Mit dem Schild, bitte ich Dich, mach Dir
jetzt aus den oben angeführten Gründen noch
keine Mühe. Wir besprechen das in
Heidelberg.
– Dein Brief ist nicht verloren, sondern lag genau an der Stelle, wo
es hingehörte. – Heut vor 8 Tagen habe ich mir in der 2stündigen
Mittagspause einen Zahn ziehen lassen – ohne
jede Nachblutung u. Nachschmerzen. Der
Lubowski ist ein fabelhafter
Kerl. Deshalb werde ich mir wohl sehr bald wieder einen ziehen
lassen.
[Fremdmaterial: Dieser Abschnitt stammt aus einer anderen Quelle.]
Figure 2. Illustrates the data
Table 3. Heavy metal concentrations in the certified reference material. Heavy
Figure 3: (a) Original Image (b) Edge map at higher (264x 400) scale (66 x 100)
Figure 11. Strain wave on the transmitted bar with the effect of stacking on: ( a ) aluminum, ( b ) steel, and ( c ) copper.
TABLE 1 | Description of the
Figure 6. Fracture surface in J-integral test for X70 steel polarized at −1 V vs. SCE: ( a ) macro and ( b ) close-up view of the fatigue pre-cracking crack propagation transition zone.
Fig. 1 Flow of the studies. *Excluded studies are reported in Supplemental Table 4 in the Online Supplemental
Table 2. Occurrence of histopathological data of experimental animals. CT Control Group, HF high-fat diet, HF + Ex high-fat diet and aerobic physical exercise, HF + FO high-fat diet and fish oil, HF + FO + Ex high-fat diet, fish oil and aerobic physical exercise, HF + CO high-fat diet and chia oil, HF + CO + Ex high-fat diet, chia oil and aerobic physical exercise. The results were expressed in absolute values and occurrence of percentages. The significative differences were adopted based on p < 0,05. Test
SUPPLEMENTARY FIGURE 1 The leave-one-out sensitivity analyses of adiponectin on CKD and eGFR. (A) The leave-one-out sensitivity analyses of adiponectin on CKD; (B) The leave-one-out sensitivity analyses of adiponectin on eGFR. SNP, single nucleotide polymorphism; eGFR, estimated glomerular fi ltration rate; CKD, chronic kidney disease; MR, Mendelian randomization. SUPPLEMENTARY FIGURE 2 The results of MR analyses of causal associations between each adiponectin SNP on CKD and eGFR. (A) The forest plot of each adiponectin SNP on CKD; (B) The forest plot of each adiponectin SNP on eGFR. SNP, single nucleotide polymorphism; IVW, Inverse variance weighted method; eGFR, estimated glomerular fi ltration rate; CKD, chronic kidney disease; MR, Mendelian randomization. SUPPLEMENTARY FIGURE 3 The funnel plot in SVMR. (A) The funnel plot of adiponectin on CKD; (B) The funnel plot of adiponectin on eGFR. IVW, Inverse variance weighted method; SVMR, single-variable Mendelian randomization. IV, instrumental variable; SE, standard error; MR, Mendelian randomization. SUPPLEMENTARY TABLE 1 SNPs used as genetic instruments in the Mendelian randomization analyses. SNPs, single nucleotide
Ich hatte wegen des Herzens gezögert; aber es tat in dieser
Richtung garnichts; auch geht es damit etwas besser.
Antworte
auf diesen Brief, der ein Fragment ist, nicht, ehe Du die
Sammelsendung erhältst, was allerdings ein paar Tage dauern wird.
Denn ich muß in dieser Woche 10 umfangreiche Arbeiten lesen.
Innigste Grüße
Stets
Dein
Eduard.
[Fuß] Wie viel "Heimatkunden"
willst Du haben?[re. Rand]
Der Dekan war krank. Ich habe ihn
– Gott sei Dank nur kurz – vertreten müssen.